EU co-legislators reached a deal on transparency and targeting of political advertising on Monday evening (8 November), including the targeting of online ads and the role of a new European public repository.
The legislative proposal aims to increase transparency in political campaigns, especially online, to avoid possible manipulations as per the ones related to the Cambridge Analytica scandal.
The agreement was reached among the EU Parliament, Council and Commission following interinstitutional negotiations, known as trilogues.
Originally, the Commission wanted the regulation to be in place before next year’s elections of the European Parliament. However, due to delays in the legislative process, the new rules will come into effect in 2025, except for the non-discriminatory provision of cross-border political advertising that will already apply during the EU elections.
The scope of the regulation has been a sticking point in the negotiation, as it entailed defining what is ‘political’.
According to the agreed text, seen by Euractiv, political opinions and other editorial content are not considered political advertising unless “payment or remuneration is provided for” or is part of in-house activities or a political advertising campaign.
Targeting ad-delivery techniques involving the processing of personal data is not permitted in the case of communications of political parties and non-profit bodies, for instance, in newsletters linked to political activities.

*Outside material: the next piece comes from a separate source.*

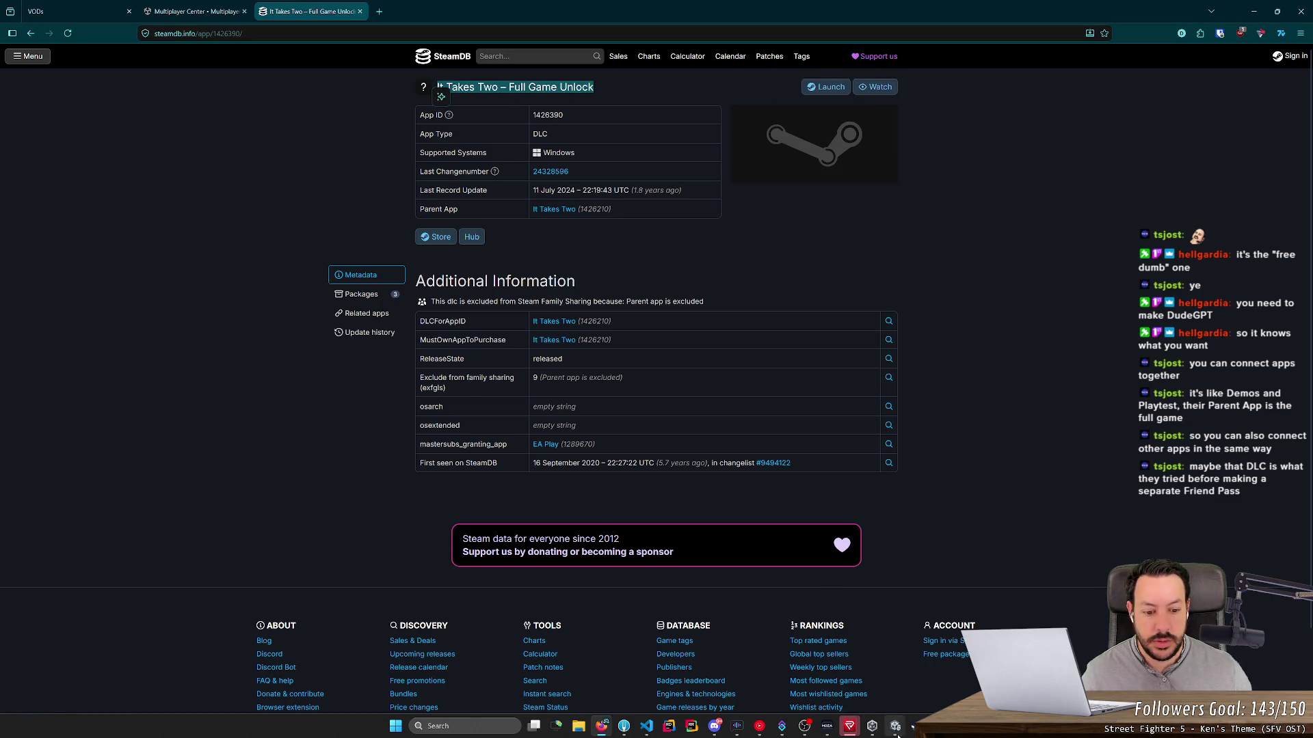
Step: Search the Steam store for the pasted 'It Takes Two – Full Game Unlock' title, then return to SteamDB
left_click(916, 726)
scroll(999, 367, "up", 5)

This applies as long as the subscription data is strictly limited to their members, former members, and subscribers, “based on personal data provided by them” and does not involve processing personal data to “target or otherwise further select the recipient and the messages they receive”.
The organisations processing personal data have to ensure that if someone does not consent to data processing for the purposes of political advertisements, they can still keep using the services the same way, just without receiving the advertising. In other words, users should be free to refuse this option without a downgrade in the service.
The consent should also be as easy to withdraw as it is to give it, and should also not be more time-consuming to do so.
Moreover, providers of online ads should take specific measures to prevent manipulative microtargeting, such as ensuring that personal data collected is limited to what is necessary. There is, however, no specific ban on microtargeting.
While the European Parliament was in favour of a ban on profiling, the EU countries opposed this restriction for non-sensitive data. Sensitive data includes political views, religious beliefs and sexual orientation, according to the EU’s data protection law.
A limitation on third-country entities was, however, introduced. In a three-month period before an EU election or referendum, non-EU sponsors cannot “provide financing in the context of elections”. However, the risk of interference can differ in each member state, so stricter national rules can apply, which could mean longer periods for such restrictions.
According to the text, providers of political advertising services are not subject to “the provisions of their services to discriminatory restrictions” solely based on the place of residence or establishment of the sponsor.
MEPs introduced establishing a public repository for all online political advertising in the European Union, or those directed at EU citizens, which will be managed by a Management Authority established by the European Commission.
While political advertisements are being published and until seven years after an ad appeared for the last time on a platform, very large online platforms (VLOPs) or very large online search engines (VLOSEs) have to be able to enable access to information about them through the repository under the Digital Services Act (DSA).
The repository needs to be established by the Commission via implementing acts within 24 months in consultation with relevant stakeholders to “take into account technological, market, and scientific developments”.
European Data Protection Board
To support the supervisory authorities in complementing their tasks, the European Commission can ask the European Data Protection Board (EDPB) “to issue guidelines addressed to the supervisory authorities” about processing “special categories of personal data to target or deliver political advertising”.
The independent supervisory authorities should be supported “to make full use of their powers” and to supervise the protection of personal data.
“Infringements of the rules applicable to processing of personal data” for targeting political advertisements can have especially negative effects during election periods. Due to this, the EDPB should make sure also to use the “tools provided in the [General Data Protection Regulation] GDPR”.